Лежащее на чём-то мягко-жёстком тяжёлое, не просыпающееся тело, периодически не резко вздрагивало, длинные волоски ресниц мигали, потом блики, проехав по верхотуре, куда-то исчезали, и вновь наступала мёртвая тишина, эхом отдающаяся в огромном периметре воздушного пространства.
Но с рассветом все путешествующие ночью по потолку разноцветные полосы исчезали, и в распахнувшуюся реальность наступившего дня выплескивались забытые сновидения, сдобренные тёмным грохотом проезжающих мимо троллейбусов.
И вот, в распахнутые объятия светового дня, сменившего глухое тёмное ночное безумие, несутся забытые в отдыхе звуки, сливающиеся в общую какофонию дребезжания, звонов, шуршания, шелеста переворачиваемых книжных страниц.
А с желтоватых, пожухлых листов с «ятями» и без, слышится тихий разговор, выливающийся в чей-то диалог, подразумевающий под собой события и действия, экшен и финал. И всё это с грохотом и сожалением от наступившей концовки закрывается массивным, почти картонным переплётом и помещается обратно в гущу таких же, стройными рядами стоящих, в молчаливом ожидании и в пыли, окутавшей вечностью изложенного и чего-то кем-то недосказанного.

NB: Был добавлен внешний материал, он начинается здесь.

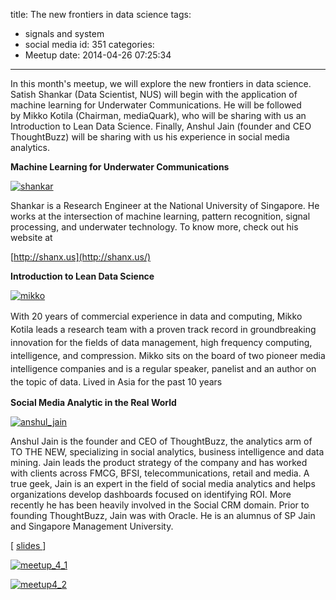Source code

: title: The new frontiers in data science
tags:
  - signals and system
  - social media
id: 351
categories:
  - Meetup
date: 2014-04-26 07:25:34
---

In this month's meetup, we will explore the new frontiers in data science. Satish Shankar (Data Scientist, NUS) will begin with the application of machine learning for Underwater Communications. He will be followed by Mikko Kotila (Chairman, mediaQuark), who will be sharing with us an Introduction to Lean Data Science. Finally, Anshul Jain (founder and CEO ThoughtBuzz) will be sharing with us his experience in social media analytics.

**Machine Learning for Underwater Communications**

[![shankar](http://datascience.sg/wp-content/uploads/2014/05/shankar-150x150.png)](http://datascience.sg/wp-content/uploads/2014/05/shankar.png)

Shankar is a Research Engineer at the National University of Singapore. He works at the intersection of machine learning, pattern recognition, signal processing, and underwater technology. To know more, check out his website at

[http://shanx.us](http://shanx.us/)

**Introduction to Lean Data Science**

[![mikko](http://datascience.sg/wp-content/uploads/2014/05/mikko-150x150.jpg)](http://datascience.sg/wp-content/uploads/2014/05/mikko.jpg)

<span style="line-height: 1.5em;">With 20 years of commercial experience in data and computing, Mikko Kotila leads a research team with a proven track record in groundbreaking innovation for the fields of data management, high frequency computing, intelligence, and compression. Mikko sits on the board of two pioneer media intelligence companies and is a regular speaker, panelist and an author on the topic of data. Lived in Asia for the past 10 years</span>

**Social Media Analytic in the Real World**

[![anshul_jain](http://datascience.sg/wp-content/uploads/2014/05/anshul_jain-150x150.jpg)](http://datascience.sg/wp-content/uploads/2014/05/anshul_jain.jpg)

Anshul Jain is the founder and CEO of ThoughtBuzz, the analytics arm of TO THE NEW, specializing in social analytics, business intelligence and data mining. Jain leads the product strategy of the company and has worked with clients across FMCG, BFSI, telecommunications, retail and media. A true geek, Jain is an expert in the field of social media analytics and helps organizations develop dashboards focused on identifying ROI. More recently he has been heavily involved in the Social CRM domain. Prior to founding ThoughtBuzz, Jain was with Oracle. He is an alumnus of SP Jain and Singapore Management University.

[ [slides ](http://www.datascience.sg/meetup/ThoughtBuzz_SocialMediaAnalytics.pdf)]

[![meetup_4_1](http://datascience.sg/wp-content/uploads/2014/05/meetup_4_1-150x150.jpeg)](http://datascience.sg/wp-content/uploads/2014/05/meetup_4_1.jpeg)

[![meetup4_2](http://datascience.sg/wp-content/uploads/2014/05/meetup4_2-150x150.jpeg)](http://datascience.sg/wp-content/uploads/2014/05/meetup4_2.jpeg)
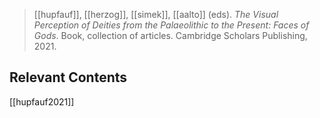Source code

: > [[hupfauf]], [[herzog]], [[simek]], [[aalto]] (eds). *The Visual Perception of Deities from the Palaeolithic to the Present: Faces of Gods*. Book, collection of articles. Cambridge Scholars Publishing, 2021.

## Relevant Contents
[[hupfauf2021]]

Но в опустошённую молчаливость вдруг со свистом врывается свежесть прозрачного весеннего воздуха, которая окутывает своей живостью потолок, стены, мягко опускается на пол, закружившись в пустоте помещения, на мгновение повисает над задумчивым телом, и так же внезапно покидает его, оставив в той глубине диалогов и действий происходящего только что.
А следом, через какой-то промежуток, уже не весело и звонко, а душно и жарко, в то же звенящее стекло прокрадывается полдень и накрывает с головой своей удушливостью, как бы давая понять, что всё осталось позади, за тем, закрытым почти картоном, и вовсе это не твое, а чьё-то, описанное кем-то, а то что здесь, совсем другое, реально смотрящее своими чёрными зрачками в пустоту происходящего.
И настигает неожиданное озарение чего-то не пройденного, не законченного, но так желанного, обещанного кем-то, но не выполненного, и на мгновение, пытаясь оглянуться, задержаться, зависнуть в своей боли, как во мраке пустоты, как тогда, когда те самые разноцветные блики спешили поверху, тело резко вздрагивает, а на минуту помрачневшее сознание устремляется вглубь будущих времён, предвещающих огромные перемены, еще не пересказанные никем, со взлётами и падениями, ударами, смягчёнными ощущениями чего-то светлого и бесконечного, никогда не заканчивающегося экшена и финала.